Duplicate Leads, Contacts and Accounts is a major issue hampering quality and productivity of Salesforce.com data. System Administrators would love to handle it by making configuration changes such as making a field Unique and Required. But unfortunately this is not that easy. It is very rare that a record is duplicate based on a single custom field (Unique and Required properties are not available for standard fields). Many organizations choose to allow duplicates and remove later by some kind of deduping process.
The Solution I am proposing is based on a real life situation where the client company had millions of contacts and accounts. Uniqueness was based on a combination of multiple fields such as First Name, Last Name, State, Country and Zip Code for example. Their developers had written Apex code in before trigger to select all the records which match these fields during insert or update and if the match is found then prevent the record from saving by throwing an error. This worked quite well on a test sandbox. But once deployed in production the performance took a heavy toll and the code was removed from the trigger logic. I was asked to look into the issue. The solution was simple and worked quite well without any noticeable performance decadence.

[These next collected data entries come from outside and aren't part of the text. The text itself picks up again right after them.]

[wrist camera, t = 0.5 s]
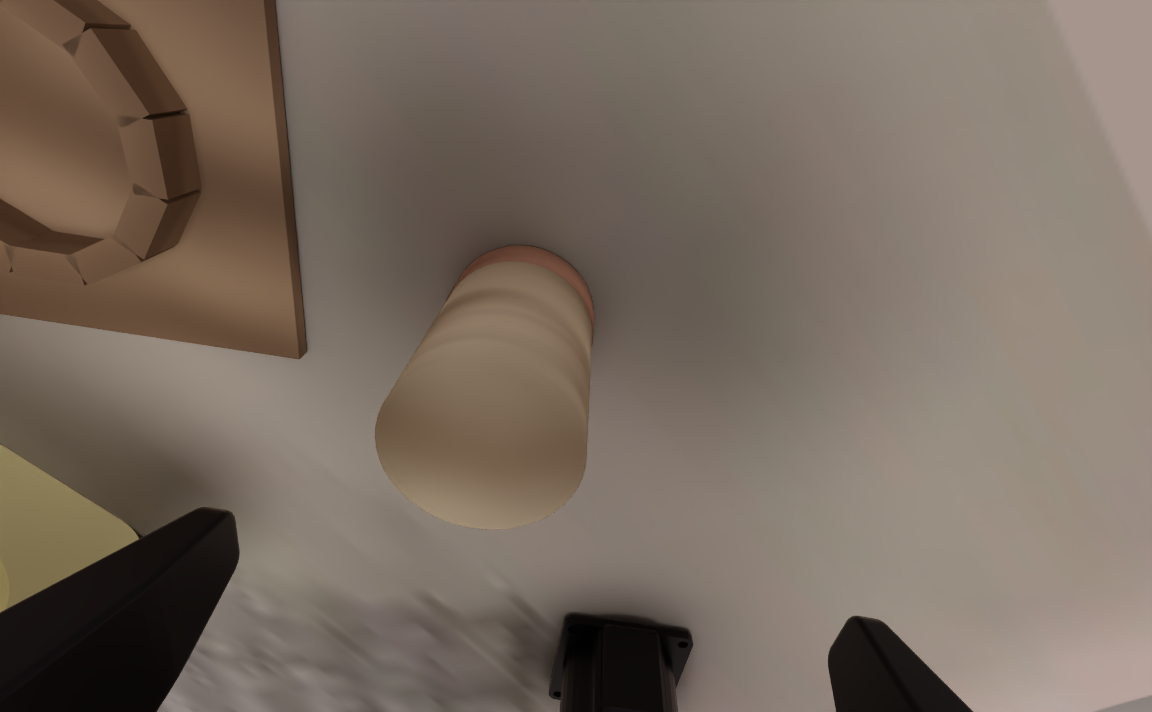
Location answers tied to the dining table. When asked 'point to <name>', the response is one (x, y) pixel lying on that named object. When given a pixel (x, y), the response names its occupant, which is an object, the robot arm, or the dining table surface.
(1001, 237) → the dining table surface
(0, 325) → the dining table surface
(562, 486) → the beige rounded peg
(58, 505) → the slatted curved stool
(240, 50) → the walnut socket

A custom text field called UniqueKey long enough to hold concatenated string of First Name, Last Name, State, Country and Zip was defined. The field was made Unique and Required. Trigger logic (before insert/update) was added to normalize these fields by converting each field to lower case and removing extra spaces and padding if any. All these fields were then concatenated and assigned to UniqueKey. And that’s it. Salesforce prevented duplicates very efficiently and effectively.
Obviously a one time batch process was written to populate UniqueKey for the existing records.